## SUPPLIED ENTRIES

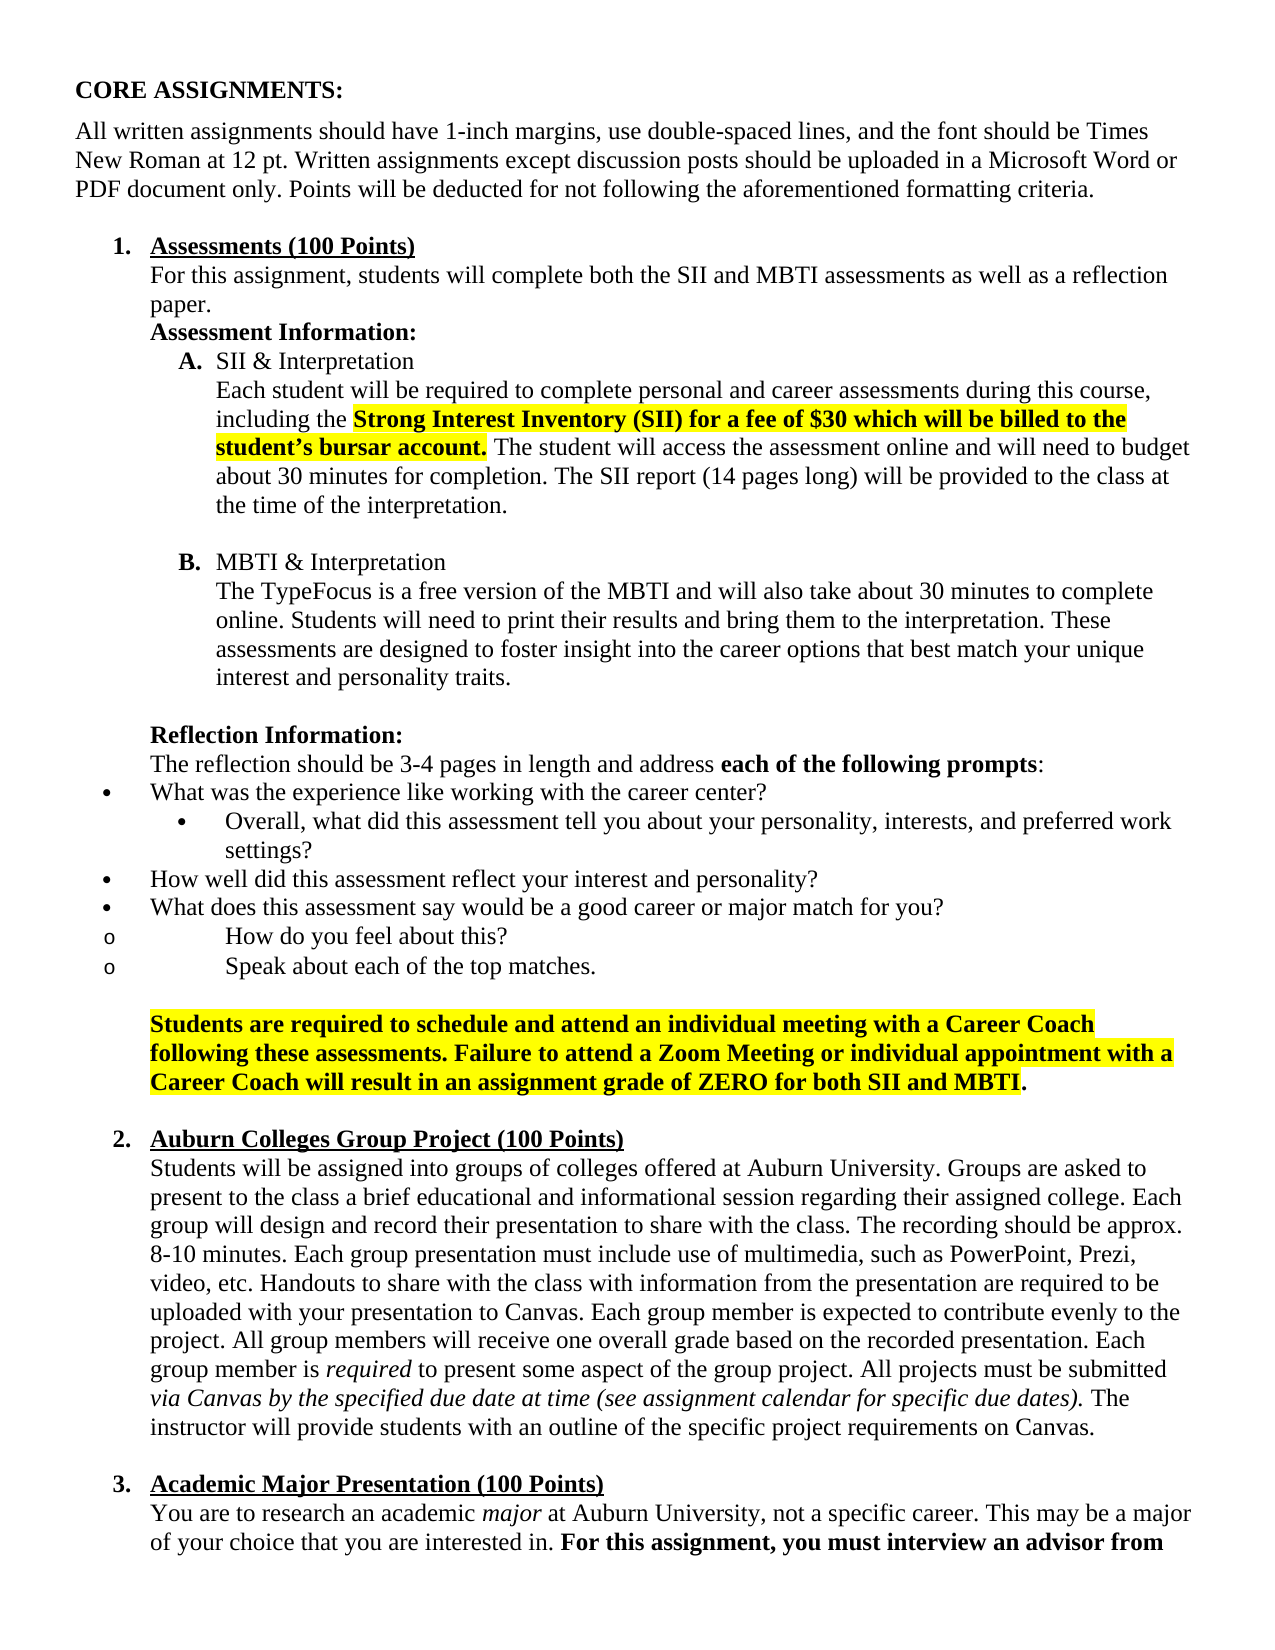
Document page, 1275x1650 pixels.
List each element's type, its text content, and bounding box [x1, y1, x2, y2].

text All written assignments should have 1-inch margins, use double-spaced lines, and the font should be Times New Roman at 12 pt. Written assignments except discussion posts should be uploaded in a Microsoft Word or PDF document only. Points will be deducted for not following the aforementioned formatting criteria. [75, 116, 1200, 202]
list MBTI & Interpretation [178, 547, 1200, 576]
list Academic Major Presentation (100 Points) [112, 1469, 1200, 1498]
list Auburn Colleges Group Project (100 Points) [112, 1124, 1200, 1153]
text The reflection should be 3-4 pages in length and address each of the following prompts: [75, 749, 1200, 777]
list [150, 1498, 1200, 1555]
list Overall, what did this assessment tell you about your personality, interests, and preferred work settings? [178, 806, 1200, 864]
list SII & Interpretation [178, 346, 1200, 375]
list Assessments (100 Points) [112, 231, 1200, 260]
list Assessment Information: [150, 317, 1200, 346]
list How well did this assessment reflect your interest and personality? [75, 864, 1200, 892]
list What does this assessment say would be a good career or major match for you? [75, 892, 1200, 921]
list Speak about each of the top matches. [75, 951, 1200, 980]
subtitle CORE ASSIGNMENTS: [75, 75, 1200, 104]
text The TypeFocus is a free version of the MBTI and will also take about 30 minutes to complete online. Students will need to print their results and bring them to the interpretation. These assessments are designed to foster insight into the career options that best match your unique interest and personality traits. [216, 576, 1200, 691]
list For this assignment, students will complete both the SII and MBTI assessments as well as a reflection paper. [150, 260, 1200, 317]
text Students will be assigned into groups of colleges offered at Auburn University. Groups are asked to present to the class a brief educational and informational session regarding their assigned college. Each group will design and record their presentation to share with the class. The recording should be approx. 8-10 minutes. Each group presentation must include use of multimedia, such as PowerPoint, Prezi, video, etc. Handouts to share with the class with information from the presentation are required to be uploaded with your presentation to Canvas. Each group member is expected to contribute evenly to the project. All group members will receive one overall grade based on the recorded presentation. Each group member is required to present some aspect of the group project. All projects must be submitted via Canvas by the specified due date at time (see assignment calendar for specific due dates). The instructor will provide students with an outline of the specific project requirements on Canvas. [150, 1153, 1200, 1440]
list What was the experience like working with the career center? [75, 777, 1200, 806]
list Students are required to schedule and attend an individual meeting with a Career Coach following these assessments. Failure to attend a Zoom Meeting or individual appointment with a Career Coach will result in an assignment grade of ZERO for both SII and MBTI. [1021, 1009, 1200, 1095]
list How do you feel about this? [75, 921, 1200, 951]
text Reflection Information: [75, 720, 1200, 749]
list Each student will be required to complete personal and career assessments during this course, including the Strong Interest Inventory (SII) for a fee of $30 which will be billed to the student’s bursar account. The student will access the assessment online and will need to budget about 30 minutes for completion. The SII report (14 pages long) will be provided to the class at the time of the interpretation. [216, 375, 1200, 519]
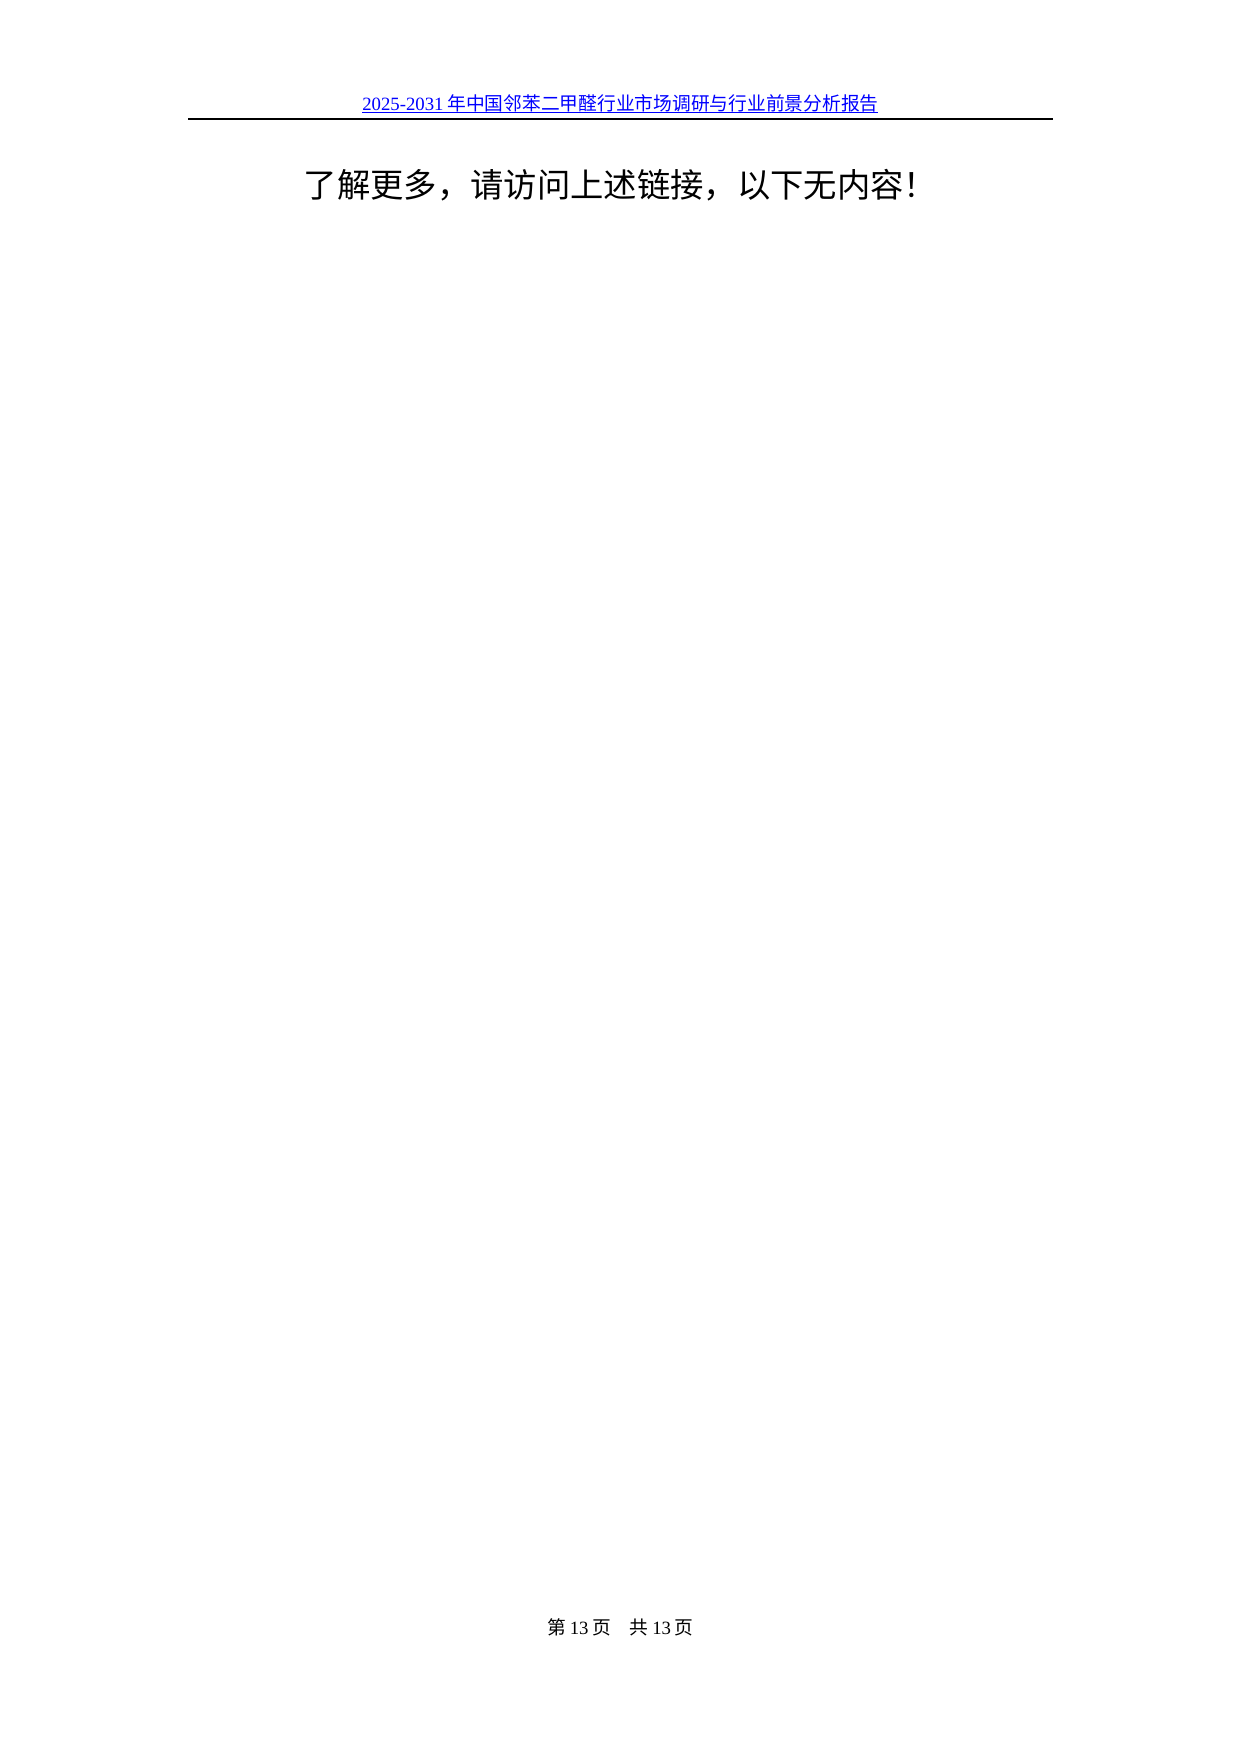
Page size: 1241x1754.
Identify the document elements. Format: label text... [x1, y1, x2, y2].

title 了解更多，请访问上述链接，以下无内容！ [187, 150, 1053, 215]
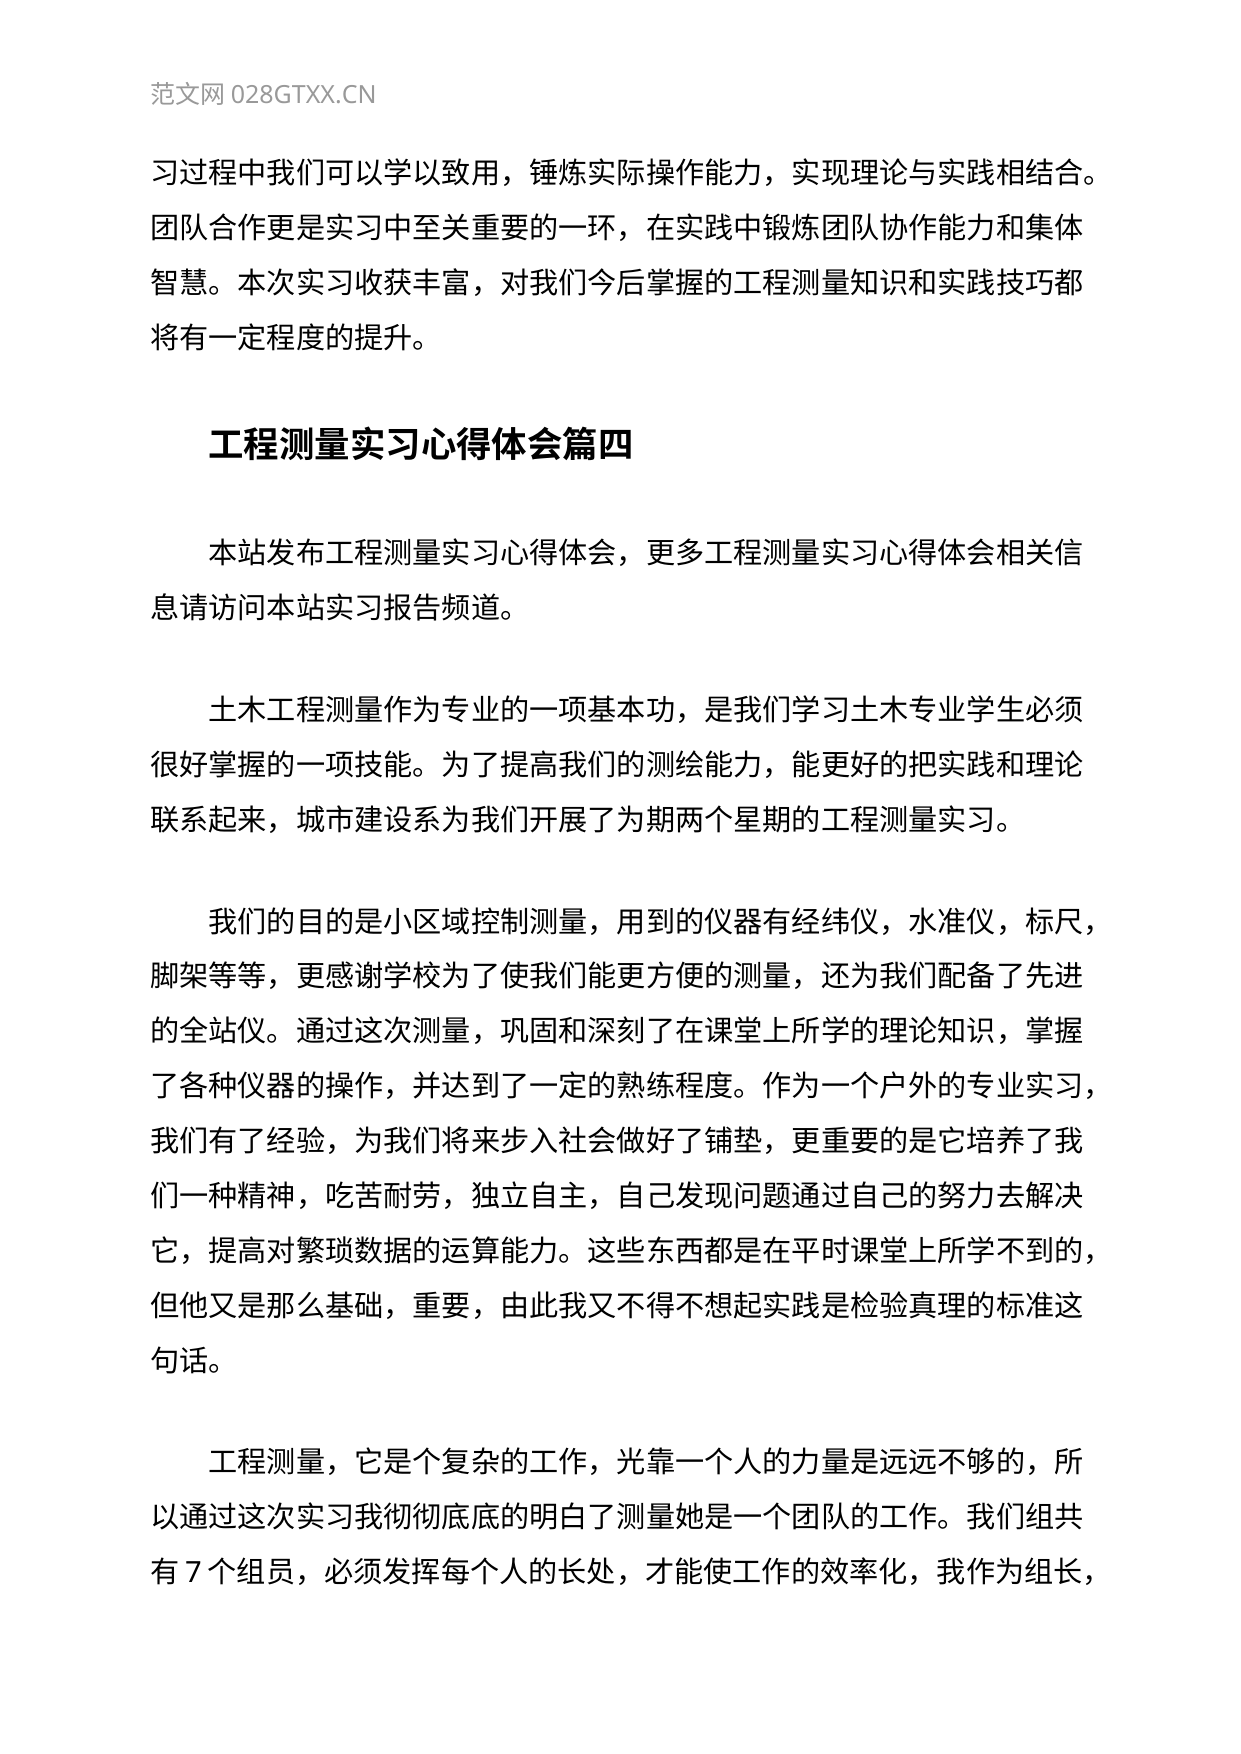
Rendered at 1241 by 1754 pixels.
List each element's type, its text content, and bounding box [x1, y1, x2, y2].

text 工程测量实习心得体会篇四 [150, 416, 1090, 468]
text 土木工程测量作为专业的一项基本功，是我们学习土木专业学生必须很好掌握的一项技能。为了提高我们的测绘能力，能更好的把实践和理论联系起来，城市建设系为我们开展了为期两个星期的工程测量实习。 [150, 687, 1090, 839]
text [150, 1439, 1090, 1591]
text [150, 150, 1090, 357]
text 本站发布工程测量实习心得体会，更多工程测量实习心得体会相关信息请访问本站实习报告频道。 [150, 530, 1090, 627]
text 我们的目的是小区域控制测量，用到的仪器有经纬仪，水准仪，标尺，脚架等等，更感谢学校为了使我们能更方便的测量，还为我们配备了先进的全站仪。通过这次测量，巩固和深刻了在课堂上所学的理论知识，掌握了各种仪器的操作，并达到了一定的熟练程度。作为一个户外的专业实习，我们有了经验，为我们将来步入社会做好了铺垫，更重要的是它培养了我们一种精神，吃苦耐劳，独立自主，自己发现问题通过自己的努力去解决它，提高对繁琐数据的运算能力。这些东西都是在平时课堂上所学不到的，但他又是那么基础，重要，由此我又不得不想起实践是检验真理的标准这句话。 [150, 898, 1090, 1379]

## YOUR INSTRUCTIONS
Repeat only the stretch of lines starting at the one containing "Rendered at 1241 by 1754 pixels." and running to the final line of the entries above.

## RESPONSE BOX
Rendered at 1241 by 1754 pixels.
List each element's type, its text content, and bounding box [x1, y1, x2, y2].

text 工程测量实习心得体会篇四 [150, 416, 1090, 468]
text 土木工程测量作为专业的一项基本功，是我们学习土木专业学生必须很好掌握的一项技能。为了提高我们的测绘能力，能更好的把实践和理论联系起来，城市建设系为我们开展了为期两个星期的工程测量实习。 [150, 687, 1090, 839]
text [150, 1439, 1090, 1591]
text [150, 150, 1090, 357]
text 本站发布工程测量实习心得体会，更多工程测量实习心得体会相关信息请访问本站实习报告频道。 [150, 530, 1090, 627]
text 我们的目的是小区域控制测量，用到的仪器有经纬仪，水准仪，标尺，脚架等等，更感谢学校为了使我们能更方便的测量，还为我们配备了先进的全站仪。通过这次测量，巩固和深刻了在课堂上所学的理论知识，掌握了各种仪器的操作，并达到了一定的熟练程度。作为一个户外的专业实习，我们有了经验，为我们将来步入社会做好了铺垫，更重要的是它培养了我们一种精神，吃苦耐劳，独立自主，自己发现问题通过自己的努力去解决它，提高对繁琐数据的运算能力。这些东西都是在平时课堂上所学不到的，但他又是那么基础，重要，由此我又不得不想起实践是检验真理的标准这句话。 [150, 898, 1090, 1379]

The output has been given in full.